• EXERCÍCIO CURTO:
Liste todos os números escritos em algarismos que aparecem no trecho sobre a insegurança dos ciclistas.

• TRECHO DA FONTE:
Seus passeios quase que diários lhe renderam até o apelido de Lobo Solitário. Hoje, as trilhas são em menor quantidade e também em distância. O percurso rural foi substituído pelo urbano. O que lhe fez desacelerar de 400 para cerca de 80 quilômetros percorridos por semana não tem nada a ver com idade ou falta de companhia. Aliás, pedalar sozinho já não é mais uma opção. A falta de segurança na zona rural e o aumento dos crimes contra ciclistas o fizeram mudar o comportamento.

Era uma manhã de domingo, 23 de julho, dois dias antes de seu aniversário, quando Josemar foi surpreendido por quatro bandidos armados com revólver que, de súbito, saíram do mato e o renderam ao retornar de uma trilha na região de Sucupira. Nesse dia ele nem estava sozinho. Era um grupo de 17 pessoas, entre eles casais e até crianças. “(Os bandidos) Estavam a pé. Foi uma tortura psicológica, apontando arma para crianças”, conta.

Cada um dos marginais fugiu numa bike. Josemar ficou sem duas magrelas naquele dia, uma dele e outra do filho. As outras duas eram de amigos. No mesmo dia, a Polícia Militar conseguiu recuperar duas bicicletas devido a um rastreador instalado num dos celulares que também haviam sido roubados. “Eu passei a pedalar mais no perímetro urbano, mas hoje não tem mais sossego”, lamenta.

A situação chegou a tal ponto que os próprios grupos de pedal começaram a se mobilizar pelas redes sociais, postando ocorrências, fotos de bikes roubadas e protestos. A união dos grupos motivou uma primeira reunião em outubro deste ano com representantes de todos os órgãos de segurança e o Poder Público Municipal. Na pauta, cobrança por mais segurança e definição de estratégias para coibir a criminalidade.

• DADOS BRUTOS:
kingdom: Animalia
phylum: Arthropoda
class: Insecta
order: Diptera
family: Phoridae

...

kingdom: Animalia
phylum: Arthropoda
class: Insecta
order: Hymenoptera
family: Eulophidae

• RESPOSTA DA TAREFA:
400, 80, 23, 17